能『八島』の後シテ、源義経の霊が合戦の様を表す場面で、
「潮に映るは。兜の星の影」
という文句があります。
兜の「星」とは、この写真でもはっきりと分かりますが、頭頂部を中心にたくさん埋め込んである、鋲のこと。
「影」は古語では、現在とは逆の意味の「光」のことなので、海面に兜の星の光がキラキラと反射している映像が見えてきます。勝修羅物らしい、爽やかな表現だと思います。
能(当流)では、右手に太刀、左手で扇の骨を持ち、額の前に持ってきて、下(おそらく海面)を見込みながら「影」で左足拍子を一つ強く踏みます。

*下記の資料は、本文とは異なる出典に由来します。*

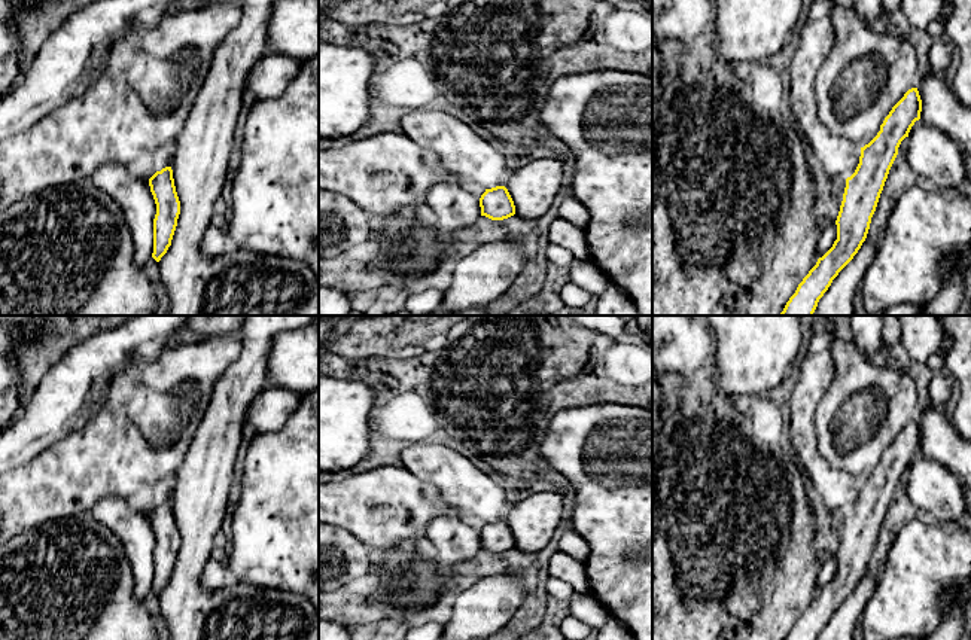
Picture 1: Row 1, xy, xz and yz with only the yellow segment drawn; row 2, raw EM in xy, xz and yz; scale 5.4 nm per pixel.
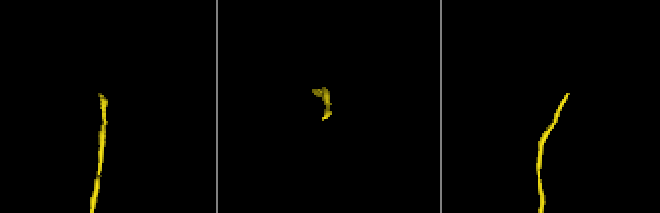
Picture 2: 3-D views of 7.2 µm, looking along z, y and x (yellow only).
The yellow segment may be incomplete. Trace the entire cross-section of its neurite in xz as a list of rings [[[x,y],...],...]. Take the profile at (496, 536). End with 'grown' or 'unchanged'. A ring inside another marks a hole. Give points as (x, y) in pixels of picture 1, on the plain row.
[[[505,519],[486,522],[480,531],[481,549],[503,554],[515,548],[514,534]]]; unchanged

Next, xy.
[[[171,500],[156,505],[149,512],[149,519],[156,537],[152,591],[159,595],[171,579],[180,548],[180,534],[176,525]]]; unchanged

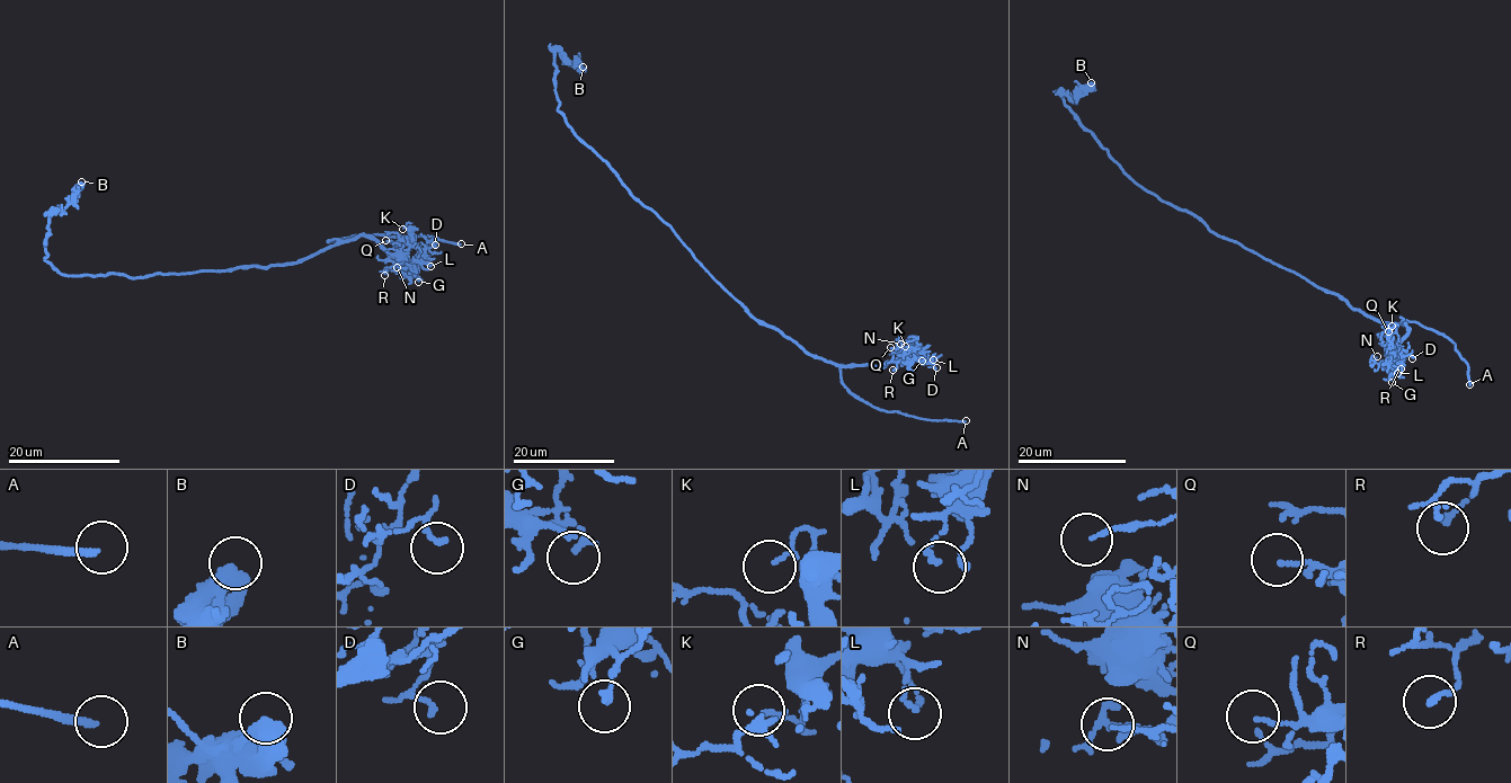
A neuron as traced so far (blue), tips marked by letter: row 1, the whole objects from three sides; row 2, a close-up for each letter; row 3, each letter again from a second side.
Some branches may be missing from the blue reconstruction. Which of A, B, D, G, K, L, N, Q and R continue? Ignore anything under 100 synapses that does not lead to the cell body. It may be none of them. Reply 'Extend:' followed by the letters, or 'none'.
Extend: A

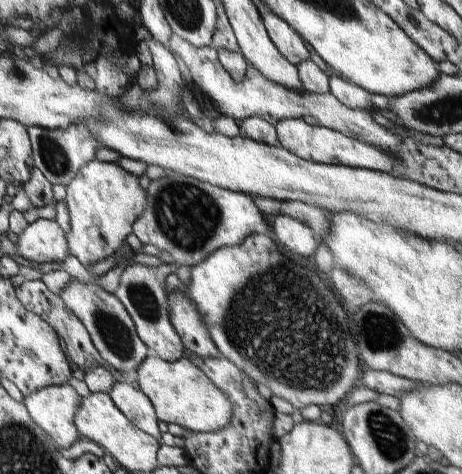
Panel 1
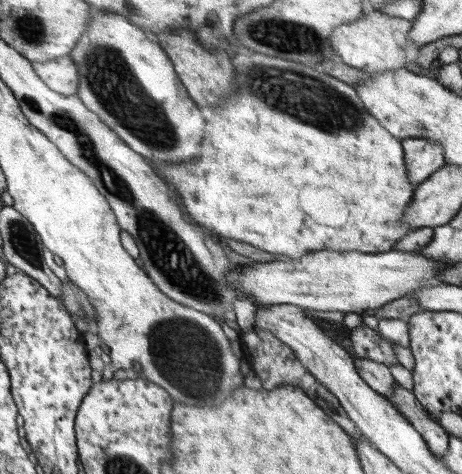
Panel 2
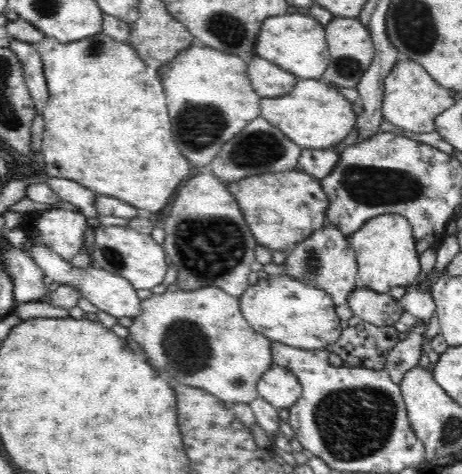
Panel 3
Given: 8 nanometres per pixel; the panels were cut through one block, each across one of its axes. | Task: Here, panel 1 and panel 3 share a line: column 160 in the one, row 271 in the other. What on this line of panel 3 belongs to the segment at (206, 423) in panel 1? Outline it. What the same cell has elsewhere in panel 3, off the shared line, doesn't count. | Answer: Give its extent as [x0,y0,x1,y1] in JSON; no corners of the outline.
[350,214,420,294]

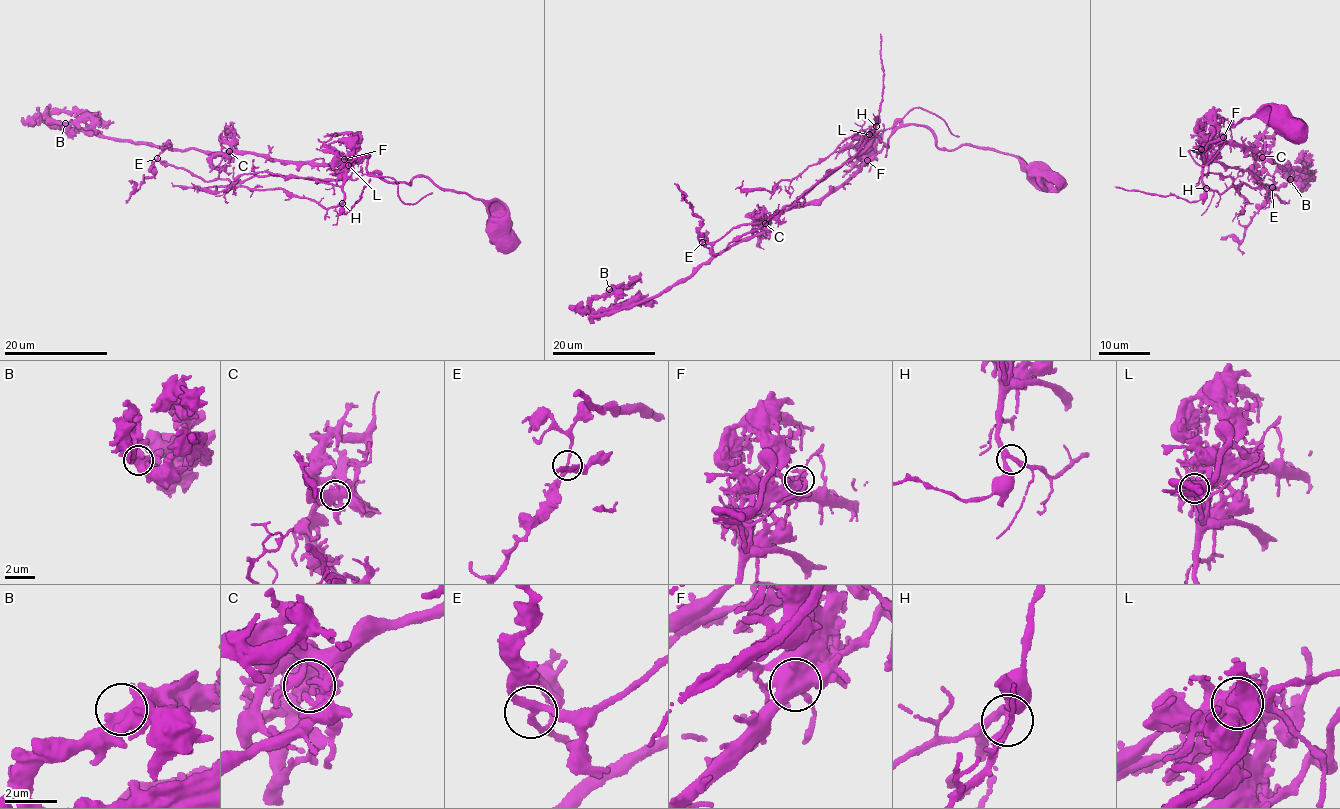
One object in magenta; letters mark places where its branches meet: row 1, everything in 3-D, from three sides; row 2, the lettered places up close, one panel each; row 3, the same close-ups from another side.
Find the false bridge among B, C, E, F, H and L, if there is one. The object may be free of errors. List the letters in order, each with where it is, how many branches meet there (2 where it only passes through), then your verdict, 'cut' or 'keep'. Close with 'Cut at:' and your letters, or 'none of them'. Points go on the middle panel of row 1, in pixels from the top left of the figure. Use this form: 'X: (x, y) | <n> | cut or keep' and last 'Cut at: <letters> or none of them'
B: (609, 289) | 2 | keep
C: (765, 223) | 5 | keep
E: (702, 242) | 3 | keep
F: (867, 160) | 2 | keep
H: (876, 126) | 3 | keep
L: (869, 134) | 7 | cut
Cut at: L

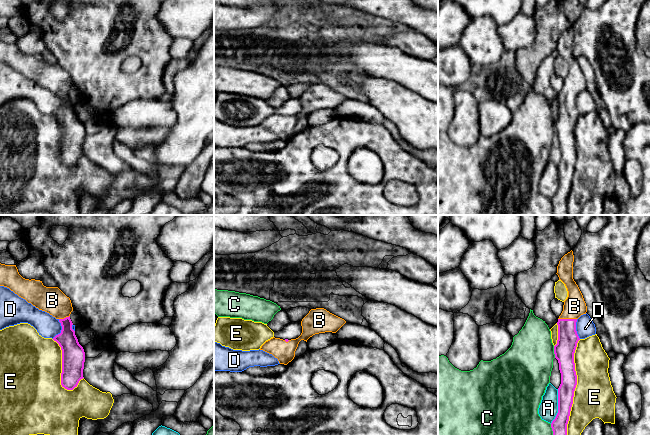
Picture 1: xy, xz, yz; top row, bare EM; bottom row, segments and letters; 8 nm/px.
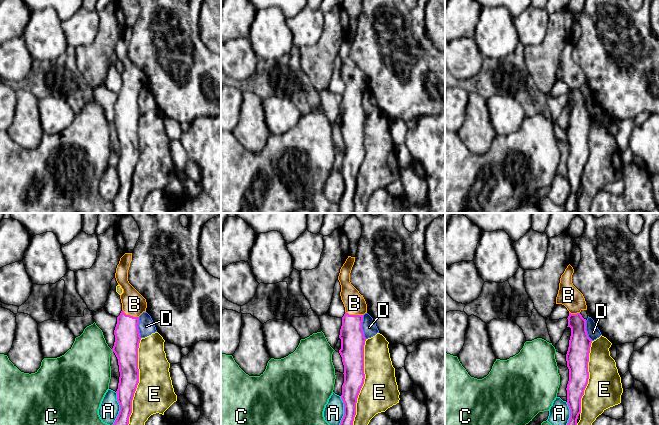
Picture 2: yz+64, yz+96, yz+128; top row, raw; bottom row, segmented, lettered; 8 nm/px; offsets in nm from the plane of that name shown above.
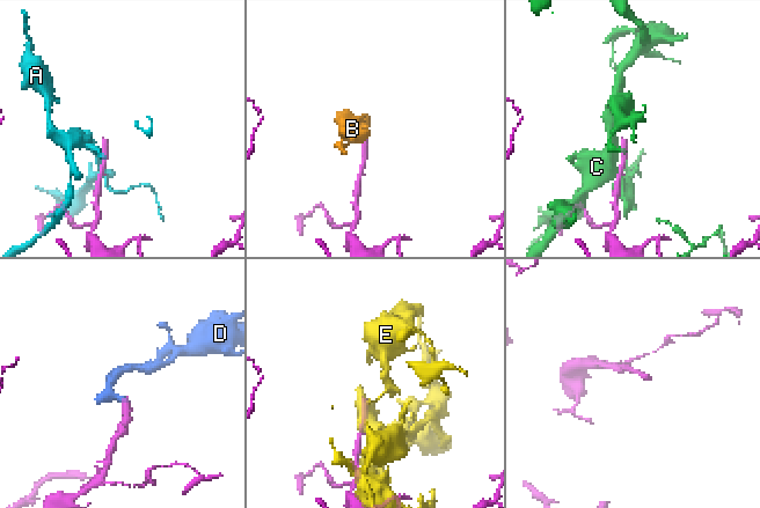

ちなみに、兜のてっぺんには、「八幡座(はちまんざ)」という、穴が空いています。軍神である八幡様が鎮座まします場所。
「八幡様」は、義経の祖先、源(八幡太郎)義家を軍神として崇めた呼び名。京都石清水八幡宮にて元服したことに由来します。
武士は、この八幡座に神が宿るとして、絶対にこの穴に指を入れなかったそうです。
私は、出し入れの際に持ちやすそうなので思わず入れたくなりますが、ぐっとこらえます。
うちの子供達も、わんぱくでもいい、たくましく育ってほしい(古い)と思います。